» Brano dell'esercizio
——

Uno, cento, mille Sgarbi. E lui a goderseli in platea…
Amici e colleghi lo raccontano nella serata “Diversi Sgarbi”, ma l’Ego del critico sta stretto perfino in questo labirinto. Il racconto di Luigi Mascheroni per “Il Giornale“.
A ognuno il suo Vittorio. A noi è toccato Sgarbi. Sessantacinque anni, e sentirli tutti. La sua fidanzata storica, Sabrina Colle, una volta gli ha urlato: «Ti ho conosciuto che eri giovane, bello, famoso e ricco. Guardati: oggi sei vecchio, noioso, ingobbito e pieno di querele». Ha le sue ragioni. Sessantacinque anni sono tanti: un paio di milioni di chilometri vissuti in macchina da Nord a Sud del patrimonio artistico italiano, migliaia di mostre curate e viste, almeno un paio di anni totali in diretta tv, e poi convegni, litigi, polemiche, pasti mangiati male e notti dormite peggio, donne inseguite, abbandonate e amate, figli lasciati per i fatti loro, centinaia e centinaia di pezzi scritti e letti, libri «di» e «su» di lui Un altro avrebbe ceduto. Lui, a suo modo, resiste. La sua vita è una festa ininterrotta. Buon compleanno, Vittorio.

——

» Dati forniti
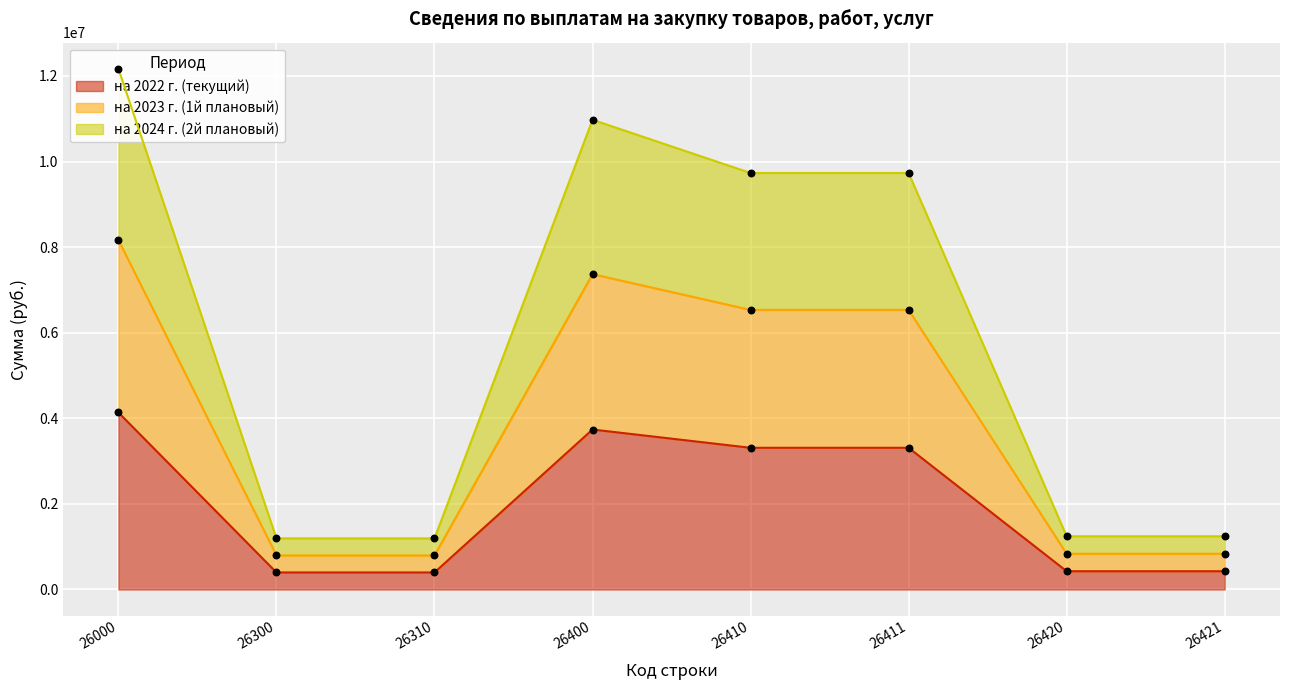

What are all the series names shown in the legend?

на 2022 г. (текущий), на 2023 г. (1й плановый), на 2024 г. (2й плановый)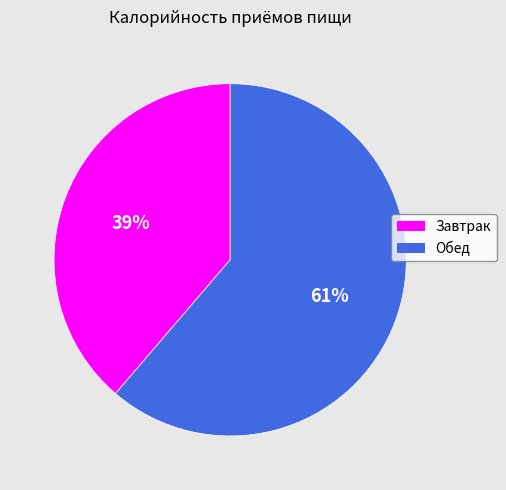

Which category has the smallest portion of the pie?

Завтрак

——

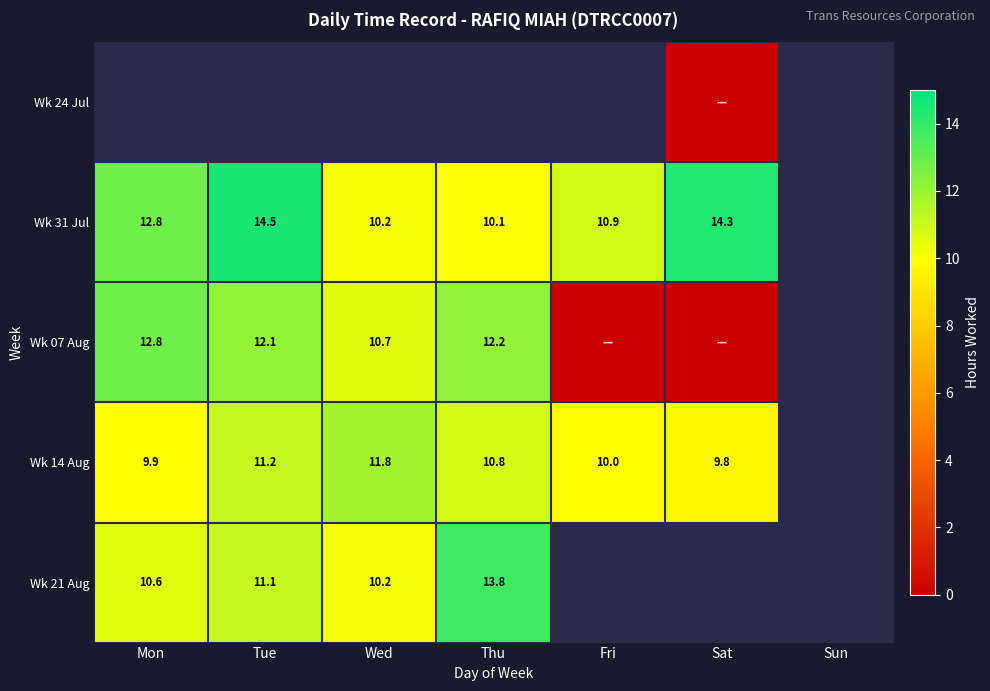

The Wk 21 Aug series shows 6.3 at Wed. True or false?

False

——

» Obiettivo dell'esercizio
Prosegua l'articolo su Vittorio Sgarbi, riprendendo subito dopo l'ultima frase riportata.

» Risposta all'esercizio
Sgarbi compie 65 anni. E cosa gli hanno organizzato (su suo suggerimento, naturalmente)? Un convegno-evento a Fontanellato, Parma, dentro il Labirinto della Masone di Franco Maria Ricci. Un posto pieno di magia e di arte. Proprio come lui. Pensato dalla comunità buddista del Tempio Soto Fudenji – solo i buddisti, con la loro pazienza millenaria, possono sopportarlo per un’intera giornata l’evento «Diversi Sgarbi» ieri pomeriggio, dalle 17 no-stop (noi abbiamo mandato il pezzo alle 21, dopo non sappiamo cosa sia successo…) ha radunato tutti gli amici e i nemici di Vittorio Sgarbi. Annunciati da una batteria di tamburi giapponesi taiko che ha cadenzato l’entrata del Vate con la sua corte, nella grande sala «Calvino» del Labirinto si sono alternati tre minuti rigorosi a testa, decapitati da un sonoro gooooong!!!! che non suona mai però tutti gli intellettuali & affini che da anni formano il Grande Circo «Vittorio Sgarbi»: artisti, giornalisti, scrittori, pornostar, imprenditori, galleristi, registi, chef, amanti, sorelle Ognuno a dire la sua, pro e contro. «Diversi Sgarbi», appunto… E lui – nemesi di una vita a parlare senza essere interrotto – silenzioso, in sala, seduto tra il pubblico, condannato ad ascoltare (ma naturalmente non ce la fa: interviene, corregge, aggiunge, commenta…). L’abate del Tempio Soto Fudenji, il reverendo Fausto Guareschi (siamo pur sempre nella Bassa), dice che Vittorio Sgarbi ormai in profumo di buddità – è inconsapevolmente un teologo Zen. Molto inconsapevolmente, forse sì.
Individualista metodologico, anaffettivo passionale, egotista (ma non egoista), caravaggescamente Narciso. Sgarbi odia ricordare il passato (ma non dimentica niente), per lui – veloce com’è il presente è già preistoria. E il futuro – per ciò che lo riguarda – è solo quello che ha appena finito di fare. Non ha alcun senso dell’amicizia, di per sé. Ma moltissime persone lo considerano un amico. Nessuno lo sopporta, ma tutti gli vogliono bene.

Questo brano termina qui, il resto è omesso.